Petunjuk ▸ Tulis lanjutan teks tentang insulin di bawah ini, dimulai setelah kalimat terakhirnya.

Kutipan Sumber ▸

......

Gambar 4. Mekanisme kerja insulin (Suherman, 2007)

  Efek ini bersifat reversibel, GLUT kembali ke pool intrasel saat insulin tidak bekerja lagi. Gangguan proses regulasi ini dapat menjadi salah satu sebab DM tipe 2 (Suherman, 2007)

4. Sediaan analog insulin

  Insulin merupakan obat utama untuk DM tipe 1 dan beberapa jenis DM tipe 2. Suntikan insulin dapat dilakukan dengan berbagai cara, antara lain intravena, intramuskuler, dan umumnya dalam penggunaan jangka panjang lebih disukai pemberian sub kutan (Suherman, 2007). Secara normal insulin disekresi masuk ke vena porta dan selanjutnya mencapai hepar dalam beberapa detik. Bila insulin diberikan secara subkutan, sebelum diabsorbsi dan kemudian masuk ke peredaran darah membutuhkan waktu untuk melakukan perubahan bentuk heksamer menjadi bentuk monomer (Murtiwi, 2011).

......

Data ▸
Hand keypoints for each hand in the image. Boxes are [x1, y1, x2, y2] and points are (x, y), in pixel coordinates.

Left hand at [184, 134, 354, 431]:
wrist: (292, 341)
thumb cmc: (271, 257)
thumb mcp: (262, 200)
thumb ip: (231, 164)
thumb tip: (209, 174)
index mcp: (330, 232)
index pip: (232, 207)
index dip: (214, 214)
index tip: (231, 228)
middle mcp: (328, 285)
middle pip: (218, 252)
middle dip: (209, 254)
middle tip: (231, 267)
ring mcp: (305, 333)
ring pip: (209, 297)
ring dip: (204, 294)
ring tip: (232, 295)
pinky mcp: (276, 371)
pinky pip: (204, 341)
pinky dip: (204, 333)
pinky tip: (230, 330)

......

Jawaban Latihan ▸
  Insulin analog merupakan upaya untuk membuat insulin yang menyerupai profile insulin yang fisiologis ditubuh kita. Molekul human insulin terdiri dari rangkaian asam amino dalam bentuk dua rantai yaitu rantai A yang terdiri dari 21 asam amino dan rantai B yang terdiri dari 30 asam amino. Dengan merubah bentuk molekul asli dengan mengganti salah satu asam amino dalam rantainya akan memberikan perubahan kerja insulin. Perubahan molekul insulin ini akan menghasilkan insulin analog yang mempunyai sifat absorbsi dari tempat injeksi lebih cepat, sehingga akan masuk ke dalam aliran darah bersamaan dengan keadaan hiperglikemi prandial (Murtiwi, 2011).

  Berdasarkan cara kerjanya, insulin analog diklasifikasikan sebagai:

  a. Kerja cepat (rapid acting), sebagai contoh insulin aspart (Novorapid R/), insulin lispro (Humalog R/), insulin glulisine (Apidra R/)

  b. Insulin kerja panjang (long acting), sebagai contoh glargine (Lantus R/) dan detemir (Levemir R/)

  c. Insulin bifasik (premixed) merupakan campuran rapid acting dan

  

intermediet acting : Novomix R/ (biphasic insulin aspart 30), Humalog Mix R/

(biphasic insulin lispro 25) (Murtiwi, 2011).

5. Insuline Glargine (Lantus R/)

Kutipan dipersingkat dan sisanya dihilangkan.